Por ocasião do Dia Mundial do Meio Ambiente, comemorado ontem em todo o mundo, um dos chefes da expedição, o britânico Roger Payne, assegurou ter visto ‘‘provas concretas da diminuição das geleiras’’.
‘‘Não há dúvidas de que o clima naquela cadeia montanhosa tenha se tornado mais quente e úmido. Em todos os lugares onde estivemos, todas as pessoas com quem falamos confirmaram esse aquecimento, uma umidade maior e menos neve no inverno’’, declarou durante uma entrevista à imprensa Payne, responsável também pela União internacional de Associações de Alpinismo (UIAA).

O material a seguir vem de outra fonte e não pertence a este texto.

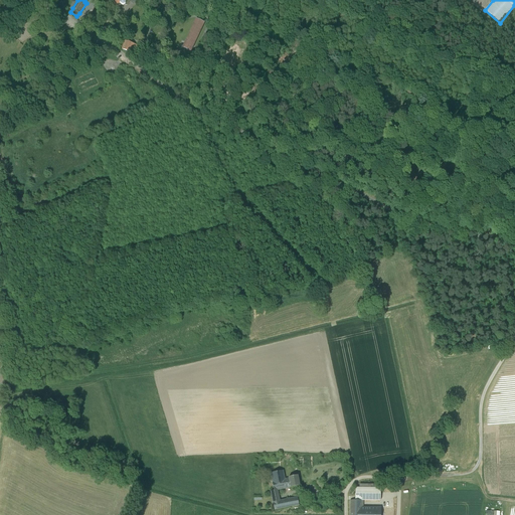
[(196,20),(183,47),(190,51),(203,23),(196,20)]
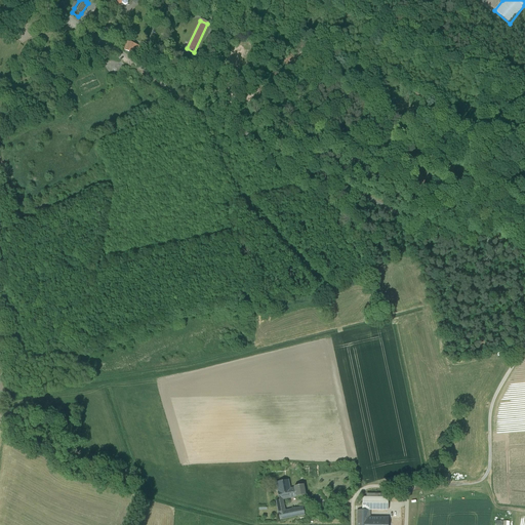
[(138,46),(127,42),(124,50),(135,54),(138,46)]
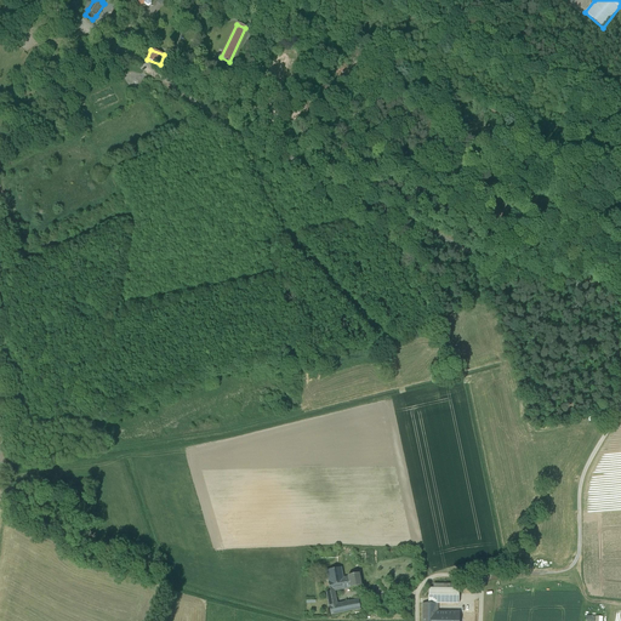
[(174,58),(164,55),(160,64),(164,66),(170,68),(174,58)]
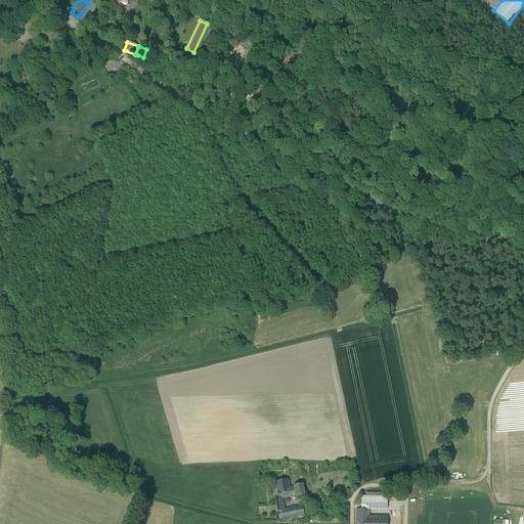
[(161,52),(155,62),(162,67),(168,56),(161,52)]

Os sete alpinistas da missão, financiada pela PNUE, escalaram o Island Peak (6.189 metros), um pico localizado ao sul do Everest, chamada assim porque antigamente se parecia com uma ilha em um mar de gelo com rachaduras.
Hoje, com o derretimento das geleiras as rachaduras se transformaram em lagos de dois quilômetros de comprimento, meio de largura e cerca de 100 metros de profundidade.
Em abril passado, um estudo científico realizado pela PNUE e o Centro Internacional de Recuperação Integrada das Montanhas (ICIMOD) revelou que 44 lagos glaciais do Himalaia – 20 no Nepal e 24 no Butão – poderiam transbordar nos próximos cinco ou dez anos, inundando os vales e ameaçando a vida de milhares de pessoas ao longo de centenas de quilômetros.